Nel racconto di KafkaDavanti alla legge” un uomo chiede di accedere alla legge, la cui porta è spalancata, ma un guardiano gli dice “adesso no”. Poi aggiunge: “Prova a entrare nonostante il mio divieto. Ma fai attenzione: io sono potente. E sono solo l’ultimo dei guardiani. All’ingresso di ogni sala stanno dei guardiani uno più potente dell’altro”. In una situazione simile si trovano le donne che hanno dichiarato di essere state molestate da Fausto Brizzi. Anche per loro si è evidenziata la difficoltà, se non l’impossibilità, di ricorrere alla legge. Secondo gli psicologi, infatti, le vittime di abusi quasi sempre non parlano per la vergogna e sono trattenute dallo sporgere denuncia da fattori ambientali, come il timore di ritorsioni, o dell’inefficacia di una semplice dichiarazione verbale. Inoltre una delle ragazze che ha parlato non sotto anonimato sostiene di aver denunciato Brizzi dopo pochi giorni dai fatti accaduti e di essere stata dissuasa dai carabinieri perché la sua testimonianza non era supportata da altre prove…

Chi ha in qualche modo difeso Fausto Brizzi, si è appellato al principio “nulla poena sine iudicio” con cui, nel diritto penale, si eliminava il ricorso alla giustizia sommaria (il linciaggio, per esempio) e si riconduceva ogni sentenza all’interno di un processo regolare. Giustissimo. Ma, in questo caso, la possibilità di quel regolare processo non sarebbe esistita senza la campagna (linciaggio?) mediatico che ha reso possibili dichiarazioni che, nei termini di legge, non avrebbero avuto valore e che comunque sarebbe stato “pericoloso” rilasciare. Anche qui, come in Kafka, c’è una porta spalancata, cioè l’esistenza di un diritto che però rischia di rimanere solo formale se fattori culturali e ambientali ne ostacolano il riconoscimento. La rimozione di quei fattori può, e forse deve, anche passare da movimenti di opinione e campagne di informazione che, come spesso accade, agiscono temporaneamente “fuori legge” nella convinzione che le norme vigenti non tutelino adeguatamente il diritto che sta alla loro base.

----

[ISTRUZIONI DEL COMPITO]: Ripeti parola per parola l'intero brano riportato sopra, quello su Kafka e le accuse a Fausto Brizzi.

Dati di analisi dei grafici:

----

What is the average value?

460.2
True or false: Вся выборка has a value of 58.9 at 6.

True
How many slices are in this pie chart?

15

----

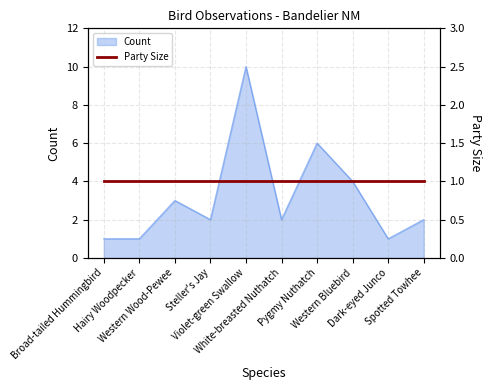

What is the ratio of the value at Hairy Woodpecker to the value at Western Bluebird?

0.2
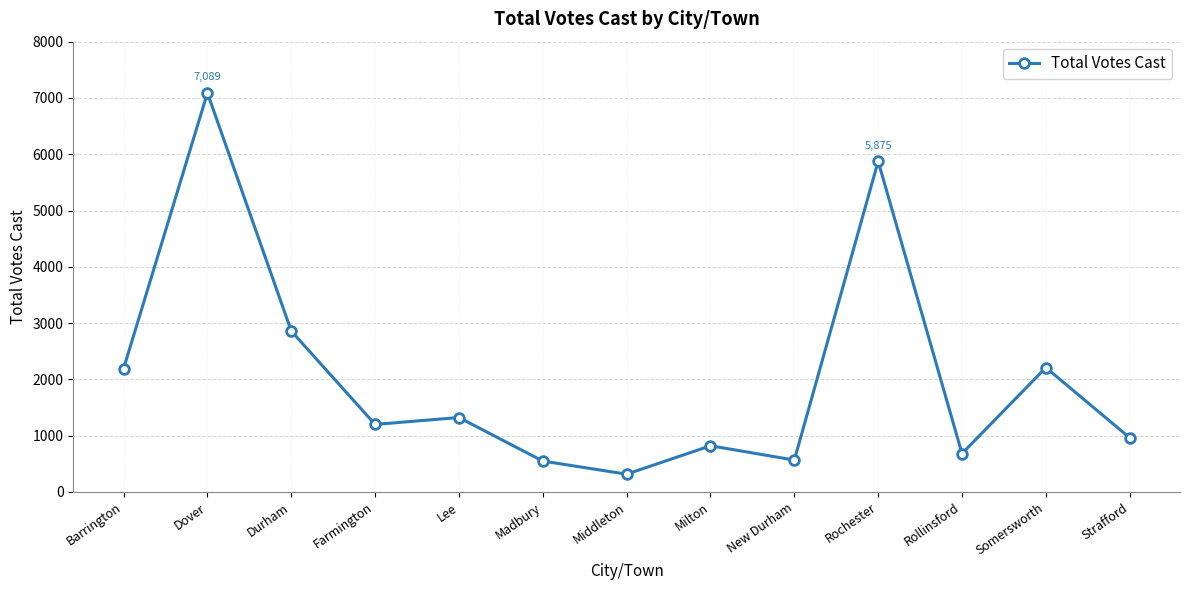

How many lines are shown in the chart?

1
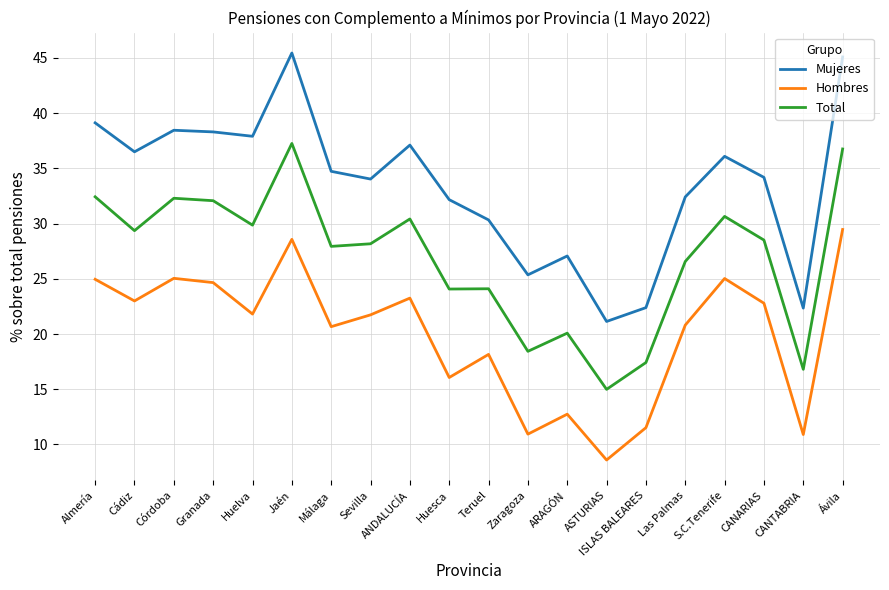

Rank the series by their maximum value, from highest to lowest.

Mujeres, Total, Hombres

----

[RISULTATO DEL COMPITO]:
Nel racconto di KafkaDavanti alla legge” un uomo chiede di accedere alla legge, la cui porta è spalancata, ma un guardiano gli dice “adesso no”. Poi aggiunge: “Prova a entrare nonostante il mio divieto. Ma fai attenzione: io sono potente. E sono solo l’ultimo dei guardiani. All’ingresso di ogni sala stanno dei guardiani uno più potente dell’altro”. In una situazione simile si trovano le donne che hanno dichiarato di essere state molestate da Fausto Brizzi. Anche per loro si è evidenziata la difficoltà, se non l’impossibilità, di ricorrere alla legge. Secondo gli psicologi, infatti, le vittime di abusi quasi sempre non parlano per la vergogna e sono trattenute dallo sporgere denuncia da fattori ambientali, come il timore di ritorsioni, o dell’inefficacia di una semplice dichiarazione verbale. Inoltre una delle ragazze che ha parlato non sotto anonimato sostiene di aver denunciato Brizzi dopo pochi giorni dai fatti accaduti e di essere stata dissuasa dai carabinieri perché la sua testimonianza non era supportata da altre prove…

Chi ha in qualche modo difeso Fausto Brizzi, si è appellato al principio “nulla poena sine iudicio” con cui, nel diritto penale, si eliminava il ricorso alla giustizia sommaria (il linciaggio, per esempio) e si riconduceva ogni sentenza all’interno di un processo regolare. Giustissimo. Ma, in questo caso, la possibilità di quel regolare processo non sarebbe esistita senza la campagna (linciaggio?) mediatico che ha reso possibili dichiarazioni che, nei termini di legge, non avrebbero avuto valore e che comunque sarebbe stato “pericoloso” rilasciare. Anche qui, come in Kafka, c’è una porta spalancata, cioè l’esistenza di un diritto che però rischia di rimanere solo formale se fattori culturali e ambientali ne ostacolano il riconoscimento. La rimozione di quei fattori può, e forse deve, anche passare da movimenti di opinione e campagne di informazione che, come spesso accade, agiscono temporaneamente “fuori legge” nella convinzione che le norme vigenti non tutelino adeguatamente il diritto che sta alla loro base.